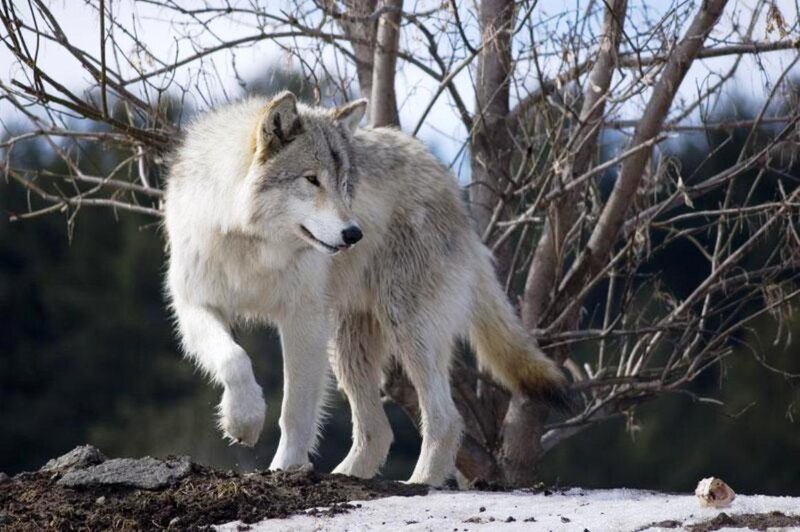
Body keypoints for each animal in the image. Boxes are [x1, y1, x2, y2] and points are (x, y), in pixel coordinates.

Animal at [164, 91, 566, 486]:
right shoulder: (195, 306)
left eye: (345, 184)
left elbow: (295, 411)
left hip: (407, 330)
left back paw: (419, 482)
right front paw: (244, 420)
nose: (353, 234)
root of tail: (449, 184)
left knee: (445, 420)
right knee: (379, 431)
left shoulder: (303, 322)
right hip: (347, 348)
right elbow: (233, 358)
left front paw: (282, 467)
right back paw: (349, 475)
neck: (255, 246)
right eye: (312, 180)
•••••
Each record must appear again exactly as written above, without its pictures.

Body keypoints for each animal in the image. Boxes are [x1, y1, x2, y2] and points are (x, y), in pixel coordinates.

Animal at [164, 91, 566, 486]:
right shoulder: (195, 306)
left eye: (345, 184)
left elbow: (295, 411)
left hip: (407, 330)
left back paw: (419, 482)
right front paw: (244, 420)
nose: (353, 234)
root of tail: (449, 184)
left knee: (445, 420)
right knee: (379, 431)
left shoulder: (303, 322)
right hip: (347, 348)
right elbow: (233, 358)
left front paw: (282, 467)
right back paw: (349, 475)
neck: (255, 246)
right eye: (312, 180)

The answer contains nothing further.